* Try it: For the records that follow, please set down exactly the lines between the one holding "[236,296,285,309] a single" and the one holding "(188, 729) none", inclusive, and only those.

* Available records:
= = = =
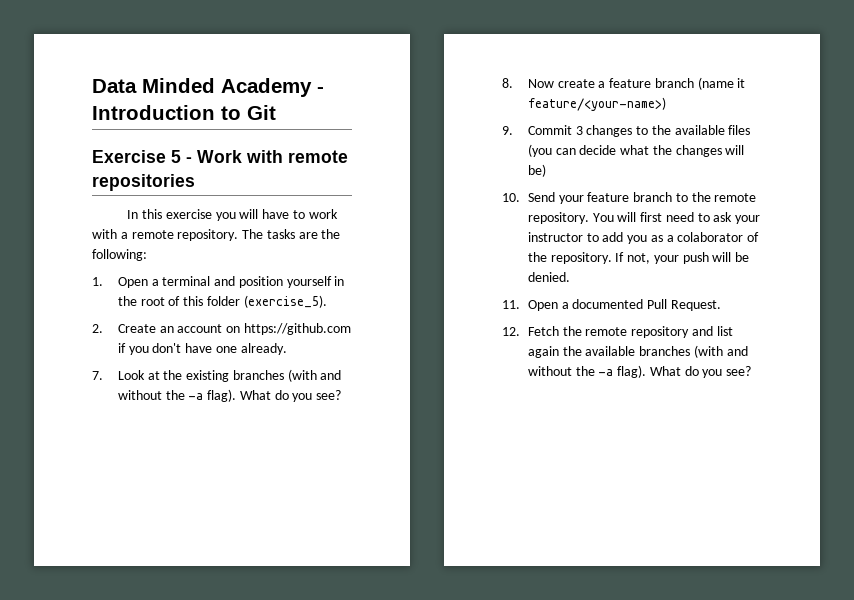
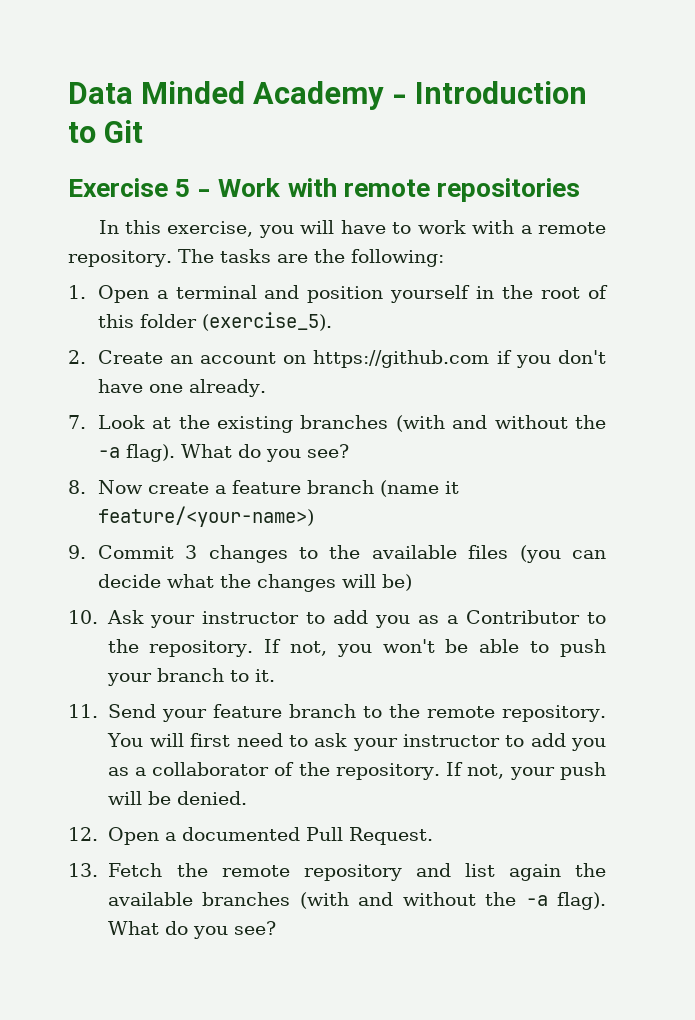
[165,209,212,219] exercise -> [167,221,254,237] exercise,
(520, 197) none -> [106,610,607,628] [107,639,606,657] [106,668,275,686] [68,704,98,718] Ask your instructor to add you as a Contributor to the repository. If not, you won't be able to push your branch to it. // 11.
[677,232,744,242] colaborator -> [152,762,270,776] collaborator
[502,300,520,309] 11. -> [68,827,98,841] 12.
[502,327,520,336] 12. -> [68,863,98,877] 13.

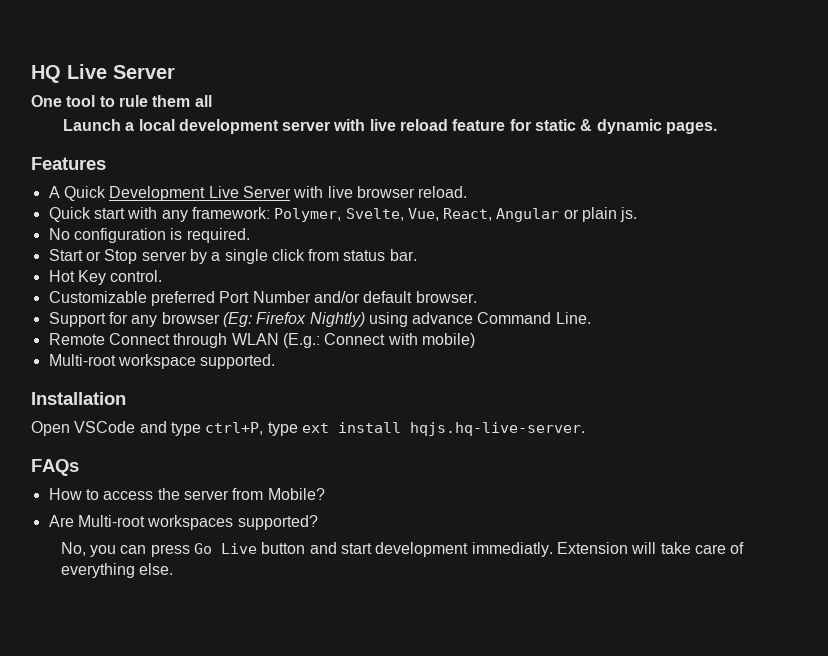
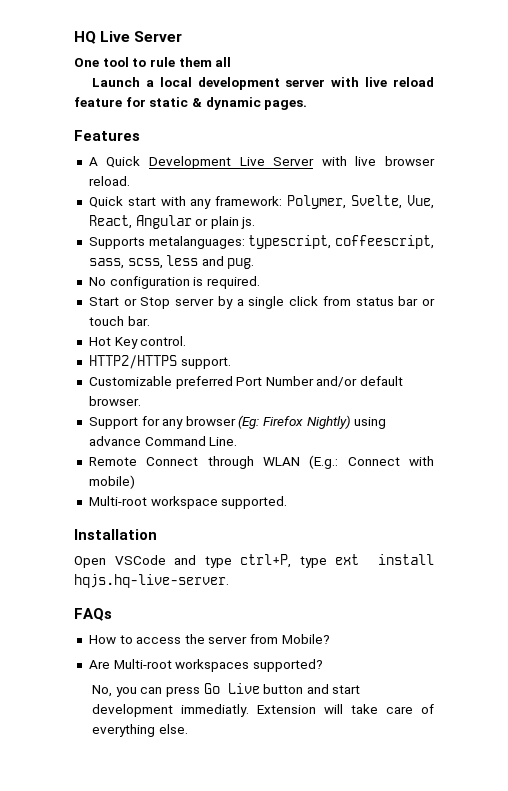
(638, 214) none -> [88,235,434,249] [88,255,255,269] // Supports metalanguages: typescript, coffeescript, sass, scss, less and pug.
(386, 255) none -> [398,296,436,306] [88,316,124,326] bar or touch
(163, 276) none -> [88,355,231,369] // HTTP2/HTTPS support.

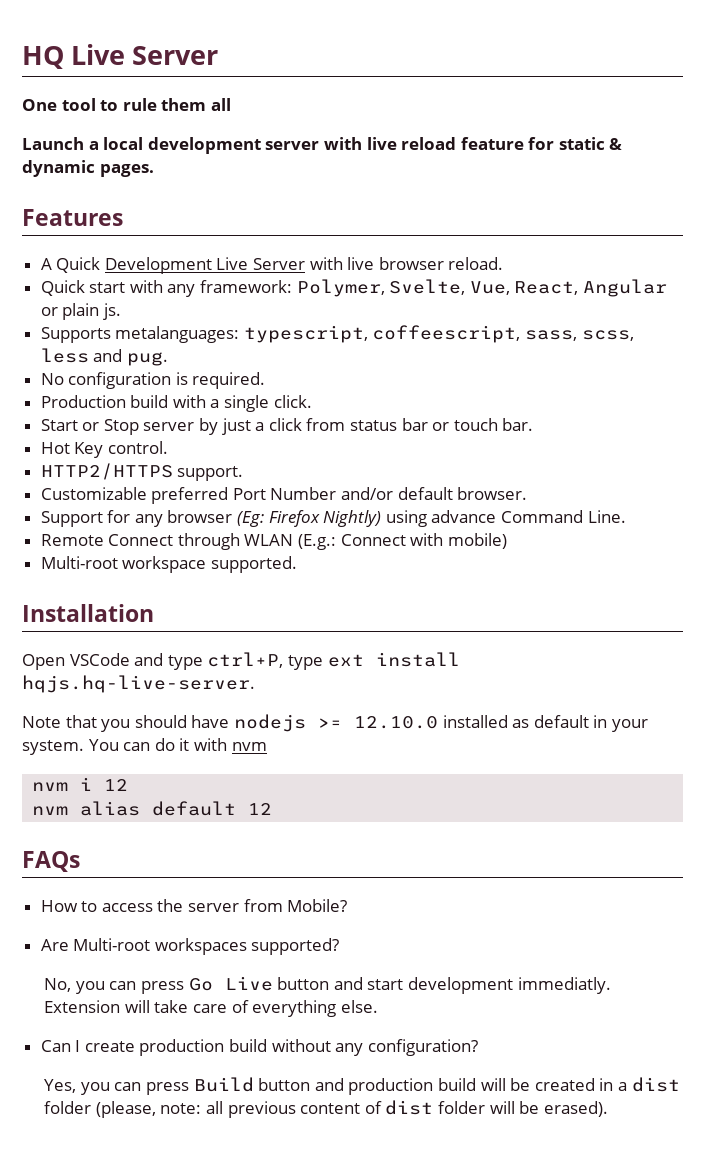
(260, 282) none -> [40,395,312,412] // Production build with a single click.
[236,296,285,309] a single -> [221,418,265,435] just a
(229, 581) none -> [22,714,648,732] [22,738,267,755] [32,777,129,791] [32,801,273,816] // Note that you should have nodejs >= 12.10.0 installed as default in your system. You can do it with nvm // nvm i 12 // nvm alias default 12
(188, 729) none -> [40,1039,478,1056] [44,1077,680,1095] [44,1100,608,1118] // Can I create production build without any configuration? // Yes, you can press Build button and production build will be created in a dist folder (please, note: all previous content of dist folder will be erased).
= = = =
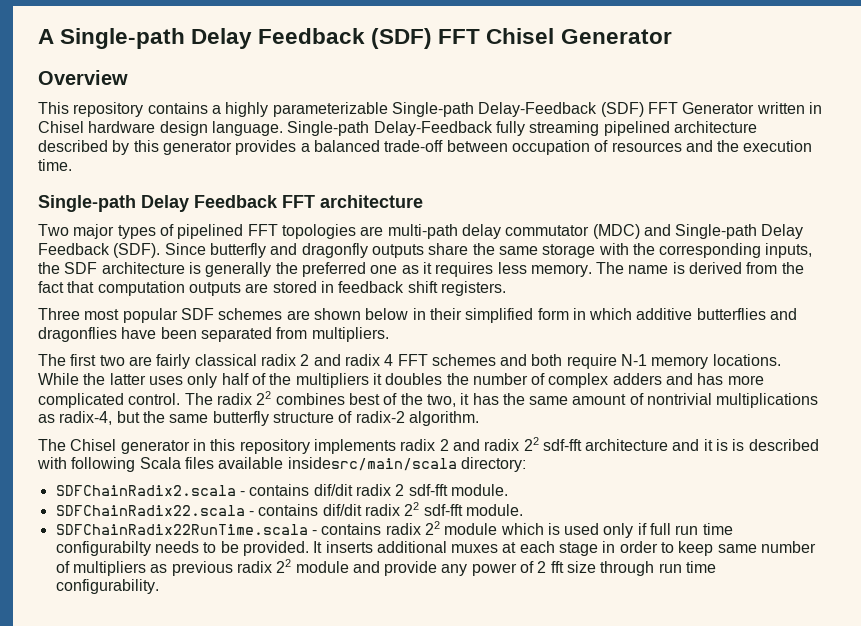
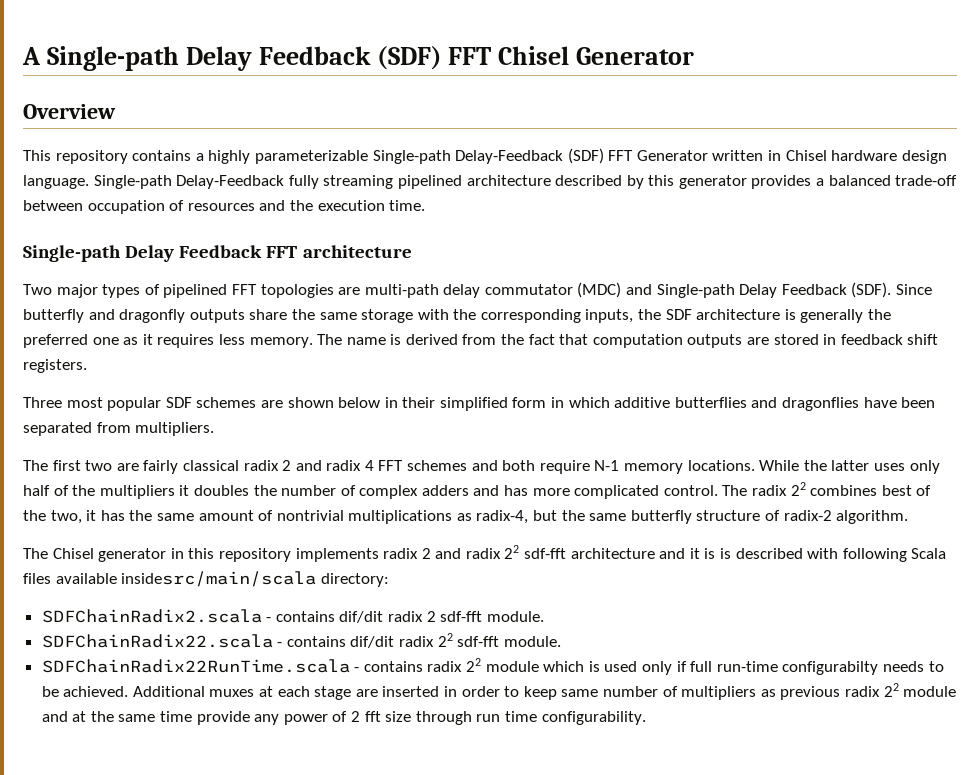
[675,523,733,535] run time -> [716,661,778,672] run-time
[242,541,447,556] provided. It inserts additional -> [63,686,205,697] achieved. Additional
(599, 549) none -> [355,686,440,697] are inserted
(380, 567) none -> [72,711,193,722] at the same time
= = = =
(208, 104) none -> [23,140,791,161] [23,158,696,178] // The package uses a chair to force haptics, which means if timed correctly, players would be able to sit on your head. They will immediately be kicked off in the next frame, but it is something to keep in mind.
= = = =
* Task output:
[236,296,285,309] a single -> [221,418,265,435] just a
(229, 581) none -> [22,714,648,732] [22,738,267,755] [32,777,129,791] [32,801,273,816] // Note that you should have nodejs >= 12.10.0 installed as default in your system. You can do it with nvm // nvm i 12 // nvm alias default 12
(188, 729) none -> [40,1039,478,1056] [44,1077,680,1095] [44,1100,608,1118] // Can I create production build without any configuration? // Yes, you can press Build button and production build will be created in a dist folder (please, note: all previous content of dist folder will be erased).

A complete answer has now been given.